__Цитируемый фрагмент__:
┌──
Библейская апокалиптическая культура знает, что весь мир изменится; конечно же, тварь не останется прежней, когда наступит День тот и земля полной мерой даст плод свой<6>. Для библейской апокалиптики будущая жизнь, когда явится Бог, будет несопоставимо ярче и прекраснее нынешней, и новый мир, обновленнный и освобожденный от всех язв человеческого греха, будет несравненно прекраснее того, что мы знаем сегодня. Мы немного найдем в Библии слов о красоте мира; библейские авторы чаще обращают внимание читателей на то, что этот прекрасный мир − лишь бледная тень той дивной красоты, которую уготовал ему Бог и которая ждет нас впереди, после катастрофических мук рождения правды.

То, как мы видим соотношение нынешнего и грядущего мира, определяет, смотрим ли мы в лицо Богу с ужасом и думаем, как бы оттянуть тот день, когда Он все-таки придет, или в какую бы пещеру закопаться на этот момент, либо, как Исайя Вавилонский, с надеждой говорим: «О, если бы Ты расторг небеса и сошел!»<7>. Но возникает и вопрос: нельзя ли попасть туда, в обновленный и прекрасный мир, не переживая страдания и мук преображения?

Эти два полярных взгляда, назовем их небиблейским и библейским, плохо совместимы друг с другом. Однако наступает момент, когда сам Бог счел нужным вмешаться в человеческие размышления о конце света, о том, что с нами происходит и куда мы идем. Об этом и говорит Откровение Иоанна Богослова, великая, очень нужная и важная, бесподобно прекрасная книга Библии.

Когда Иоанн называет эту книгу апокалипсисом, он ставит ее в совершенно определенный жанровый контекст, потому что апокалиптическая литература, от страшилок до призывов к партизанской войне, имеет совершенно определенные черты, всегда пользуется определенной терминологией и образами. Характерно, что этот литературный язык не так и уникален для библейской апокалиптики – она пользуется почти теми же грандиозными образами, что и другие, например вавилонские, произведения на эту тему. Но Иоанн использует эти жанровые особенности, чтобы передать абсолютно уникальное Откровение − специфичное именно для христианской веры и христианской апокалиптики.

В начале Откровение, да и потом несколько раз, Иоанн рисует словами то, что происходит на небе, что он видит и что ему открывается. Он стоит на берегу моря, и ангел Господень приоткрывает перед ним небесную реальность –так об этом пишет сам Иоанн. При ближайшем рассмотрении оказывается, что описания неба у Иоанна носят подчеркнуто литургический характер. Для нас принципиально важно увидеть, почувствовать эту литургичность, потому что Откровение − не столько о конце времен, сколько о достижении полноты времен, о том, как мир достигает поставленной Богом цели.
└──
__Задания__:
a – Замените «полярных» на «противоположных» во фрагменте о библейской апокалиптике, начиная со слов «То, как мы видим» и заканчивая словами «прекрасная книга Библии.», и приведите получившийся текст.
b – Продолжите фрагмент о библейской апокалиптике, начав сразу после его последнего предложения.

__Исходные записи__:
┌──
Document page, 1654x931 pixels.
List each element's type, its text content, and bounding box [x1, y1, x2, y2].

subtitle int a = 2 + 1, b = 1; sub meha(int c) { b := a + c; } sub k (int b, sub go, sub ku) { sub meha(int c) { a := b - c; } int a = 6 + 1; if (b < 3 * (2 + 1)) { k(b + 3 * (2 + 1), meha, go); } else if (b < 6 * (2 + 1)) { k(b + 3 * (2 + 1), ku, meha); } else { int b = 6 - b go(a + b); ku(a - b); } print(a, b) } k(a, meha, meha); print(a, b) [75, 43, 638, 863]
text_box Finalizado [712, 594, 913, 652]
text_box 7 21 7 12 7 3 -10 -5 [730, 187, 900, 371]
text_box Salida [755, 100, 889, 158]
└──
┌──
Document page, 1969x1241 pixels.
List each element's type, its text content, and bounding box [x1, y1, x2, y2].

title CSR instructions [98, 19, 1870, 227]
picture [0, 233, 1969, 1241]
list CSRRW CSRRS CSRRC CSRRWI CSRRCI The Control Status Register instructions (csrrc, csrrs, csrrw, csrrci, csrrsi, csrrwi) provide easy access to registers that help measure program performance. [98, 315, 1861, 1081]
└──
__Ответы__:
a –
То, как мы видим соотношение нынешнего и грядущего мира, определяет, смотрим ли мы в лицо Богу с ужасом и думаем, как бы оттянуть тот день, когда Он все-таки придет, или в какую бы пещеру закопаться на этот момент, либо, как Исайя Вавилонский, с надеждой говорим: «О, если бы Ты расторг небеса и сошел!»<7>. Но возникает и вопрос: нельзя ли попасть туда, в обновленный и прекрасный мир, не переживая страдания и мук преображения?

Эти два противоположных взгляда, назовем их небиблейским и библейским, плохо совместимы друг с другом. Однако наступает момент, когда сам Бог счел нужным вмешаться в человеческие размышления о конце света, о том, что с нами происходит и куда мы идем. Об этом и говорит Откровение Иоанна Богослова, великая, очень нужная и важная, бесподобно прекрасная книга Библии.

b –
Откровение, которое Бог дал Иоанну и которое Он повелел ему донести до христиан, − не просто пророчество, подобное ветхозаветным или новозаветным пророчествам, ответам Бога на те или иные вопрошания людей. «Я был в духе в день Господень»<8>, говорит Иоанн, объясняя читателю происхождение своего Откровения. То был «день после субботы», первый день недели, − в Синодальном переводе вполне определенно говорится о дне воскресном. Во времена Иоанна для христиан это был преимущественно день совершения Евхаристии − и одновременно день, когда христиане ожидали Второго пришествия. «Был в духе в день Господень» − значит, речь идет о даре Духа Святого, который был дан Иоанну именно в этом таинстве. То видение судеб мира, которому посвящена основная часть Откровения, стало для Иоанна возможным именно через Евхаристию, именно в ней он увидел Присутствие Иисуса в мире. А уже это Присутствие, реальное, осязаемое, определяет для него и смысл всего того, что происходит в мире. Не будем забывать также еще один важный аспект: если ветхозаветное пророчество в «классическом» варианте является плодом уникальных личных отношений Бога и конкретного человека, окрашивающих и содержание, и форму даруемого пророчества, то «быть в духе в день Господень» для читателей Иоанна, хотя бы теоретически, нормальное явление для живущего в Церкви.

Конечно, сегодня для нас равно редки и необычны и уникальные дары пророков, и «пребывание в духе в День Господень», − но в апостольские времена это было весьма распространено. Собственно, именно пророки, судя по посланиям Игнатия Богоносца и другим документам эпохи, и возглавляют обыкновенно таинство Евхаристии на рубеже 1-2 вв. Церковные историки заключают на этом основании, что пророки более или менее всегда были во всех или почти всех христианских общинах. А это означает, что Иоанн говорит о богооткровенном видении судеб мира, которое, хотя бы теоретически, было доступно для очень и очень многих. Все равно, как если бы в наше время некто сказал: «Я прочитал в обыкновенном синодальном издании Слова следующее...», − и все мы, кто хотя бы немного знает грамоте, могли бы открыть это Слово и прочесть. Так и читатели Откровения сами не редко бывают в духе в День Господень. И нам сегодня принципиально важно знать, что Евхаристия, которую мы совершаем, − та же самая Евхаристия, в которой Иоанн получил свое Откровение.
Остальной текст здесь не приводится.